スポーツドキュメント
祐介の28800秒

 7時間13分45秒。

 羽織袴に身を包んだ祐介は腕組みをしたまま旅館の縁側に立ち、眼下の海岸に波が打ち寄せるのを見ていた。しかし祐介の脳裏に、青い空と、やや緑がかった海、白い波頭、そして時折飛び交うカモメが織りなす風景は届かない。

 「まず右上隅を突いて奴を驚かせた。左下隅に行くと見せかけて再び右上隅を突いた。今度こそ左下隅と思うだろうが、注文通り左下隅に行くと見せかけて再三の右上隅。うむ。手も足も出まい」

 5時間12分31秒。

 大勝負の前には必ずそうするように、祐介は目を閉じた。暗闇のなかに、縦横3列ずつの升目が現れた。どの場所をどの順番で攻めていくのか。考えられる限りの可能性をすべて検討しても、「右上隅」という作戦は正しいという答えしか出なかった。

 しかし……。

 3時間45分49秒。

 後ろ手に持った扇子を少しだけ開き、乾いた音とともに閉じた瞬間、祐介の意識は2年前の対戦へとフラッシュバックしていた。

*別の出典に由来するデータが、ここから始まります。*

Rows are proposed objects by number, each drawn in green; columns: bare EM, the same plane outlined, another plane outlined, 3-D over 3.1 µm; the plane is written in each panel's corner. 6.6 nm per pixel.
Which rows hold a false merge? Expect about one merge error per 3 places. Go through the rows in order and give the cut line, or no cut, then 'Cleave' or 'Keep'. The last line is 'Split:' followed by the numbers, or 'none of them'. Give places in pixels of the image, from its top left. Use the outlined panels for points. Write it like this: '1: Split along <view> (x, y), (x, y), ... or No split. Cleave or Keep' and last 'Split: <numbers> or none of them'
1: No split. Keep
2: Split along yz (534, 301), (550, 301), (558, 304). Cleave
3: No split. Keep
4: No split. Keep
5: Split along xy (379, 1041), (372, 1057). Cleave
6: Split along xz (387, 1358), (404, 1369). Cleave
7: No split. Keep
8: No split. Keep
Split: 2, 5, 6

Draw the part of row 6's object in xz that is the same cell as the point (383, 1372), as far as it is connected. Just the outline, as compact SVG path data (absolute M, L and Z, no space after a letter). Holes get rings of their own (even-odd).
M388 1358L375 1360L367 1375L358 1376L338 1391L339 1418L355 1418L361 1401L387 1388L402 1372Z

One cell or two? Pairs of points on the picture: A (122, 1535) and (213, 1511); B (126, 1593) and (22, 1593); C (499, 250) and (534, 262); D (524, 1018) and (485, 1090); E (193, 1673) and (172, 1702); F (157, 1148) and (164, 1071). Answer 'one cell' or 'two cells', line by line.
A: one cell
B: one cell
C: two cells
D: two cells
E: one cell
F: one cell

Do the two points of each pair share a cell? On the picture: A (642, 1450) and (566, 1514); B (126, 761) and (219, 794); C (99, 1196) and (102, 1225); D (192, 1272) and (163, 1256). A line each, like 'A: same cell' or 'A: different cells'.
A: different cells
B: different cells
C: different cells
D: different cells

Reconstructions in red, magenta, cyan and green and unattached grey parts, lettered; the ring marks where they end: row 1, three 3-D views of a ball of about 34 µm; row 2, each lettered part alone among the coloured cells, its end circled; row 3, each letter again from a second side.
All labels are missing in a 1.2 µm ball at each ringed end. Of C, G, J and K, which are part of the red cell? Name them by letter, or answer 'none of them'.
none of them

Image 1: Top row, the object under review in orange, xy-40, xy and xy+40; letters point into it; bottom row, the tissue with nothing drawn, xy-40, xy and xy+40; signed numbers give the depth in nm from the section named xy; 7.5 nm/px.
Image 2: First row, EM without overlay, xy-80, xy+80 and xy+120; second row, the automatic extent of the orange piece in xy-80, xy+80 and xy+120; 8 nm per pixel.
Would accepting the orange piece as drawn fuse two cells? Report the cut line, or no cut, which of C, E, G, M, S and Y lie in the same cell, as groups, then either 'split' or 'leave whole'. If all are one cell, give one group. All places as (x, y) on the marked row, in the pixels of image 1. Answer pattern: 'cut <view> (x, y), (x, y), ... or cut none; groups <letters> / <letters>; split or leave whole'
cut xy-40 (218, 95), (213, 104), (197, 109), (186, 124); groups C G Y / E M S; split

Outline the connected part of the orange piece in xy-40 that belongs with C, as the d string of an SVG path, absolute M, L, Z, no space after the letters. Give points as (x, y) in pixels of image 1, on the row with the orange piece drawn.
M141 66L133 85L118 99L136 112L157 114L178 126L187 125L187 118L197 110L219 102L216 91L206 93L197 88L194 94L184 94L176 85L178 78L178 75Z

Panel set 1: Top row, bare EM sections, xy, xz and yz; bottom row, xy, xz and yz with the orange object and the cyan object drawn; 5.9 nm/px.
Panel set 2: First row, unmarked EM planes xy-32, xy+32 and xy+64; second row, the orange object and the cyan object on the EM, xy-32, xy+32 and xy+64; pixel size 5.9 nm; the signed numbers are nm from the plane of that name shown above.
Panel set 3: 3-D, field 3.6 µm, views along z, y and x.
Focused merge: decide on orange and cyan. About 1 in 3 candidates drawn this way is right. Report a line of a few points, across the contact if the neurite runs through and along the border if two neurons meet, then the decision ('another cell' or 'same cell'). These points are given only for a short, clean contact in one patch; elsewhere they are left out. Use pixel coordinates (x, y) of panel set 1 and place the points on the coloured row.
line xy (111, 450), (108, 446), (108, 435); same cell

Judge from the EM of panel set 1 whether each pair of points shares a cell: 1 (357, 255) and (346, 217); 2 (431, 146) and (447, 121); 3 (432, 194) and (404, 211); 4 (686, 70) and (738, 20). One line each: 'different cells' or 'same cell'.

 右上隅を2回続けて攻めたあと、渾身の力を込めた3回目の右上隅はいとも簡単に跳ね返されてしまったのだ。

 1時間18分29秒。

 それでも、と祐介は思う。今回は右上隅を攻めなければならないと。それは全身全霊を傾けて、祐介に自らが持つすべての知識と能力を注ぎ込んでくれた祖父・耕作の編み出した技だからだ。耕作がいなければ、いまの自分もなかった。恩に報いるためにも、耕作に教わった方法で勝たねばならぬ。

 58分23秒。

 祐介は羽織袴を着たまま、自宅の門の前ですでに待っていたハイヤーに乗り込んだ。

 32分16秒。

 決戦の場に到着。素早くユニフォームに着替えて、入念なストレッチ。ブルペンで30球ほどを投げて肩をあたためると同時に、精神を臨戦態勢に高めていく。

 5分2秒。

 それまで居眠りしていた観客が、祐介の到着を場内アナウンスで知らされ目をさました。対戦チームのベンチからもぞろぞろと選手が出てくる。

 1分57秒。

 ゆっくりとした足取りでベンチからマウンドに進んだ祐介は、内野陣に声をかけ、アウトカウントを確認した。審判の叫びとともにプレー再開。

 15秒。規定に従い、バックネット裏で女性の係員がやや鼻に詰まった声で秒読みを開始する。

 10秒、9秒、8秒…。

 祐介は目を閉じた。もう、観客の大歓声は聞こえない。

「じいちゃん、天国で見ててくれ」

 大きく振りかぶってから、左足のつま先を高く上げる。

 0秒。

 9回裏ツーアウトランナーなしから祐介が投げた直球は寸分の狂いもなく右バッターの内角高めに伸びていったが、バットの芯で見事に捕らえられ、美しい弧を描いてスコアボードの向こうに消えた。

 球場となりの駐車場に停めてあった車のフロントガラスをボールが突き破るまでに3秒。

 バッターがゆっくりとダイアモンドを一周し、ホームで手荒い祝福を受けるまでに48秒。

 マウンド上に崩れ落ちた祐介がチームメートに励まされて立ち上がるまで1分48秒。

 バッターがヒーローインタビューのお立ち台に上り、「ただただ無心で、どんな球が来てもフルスイングしようと思っていた」と話すまで4分39秒。

 それを記者から聞いた祐介がコメントに窮し、扇子の先端で頭を掻くまでに、6分10秒の時間が流れていた。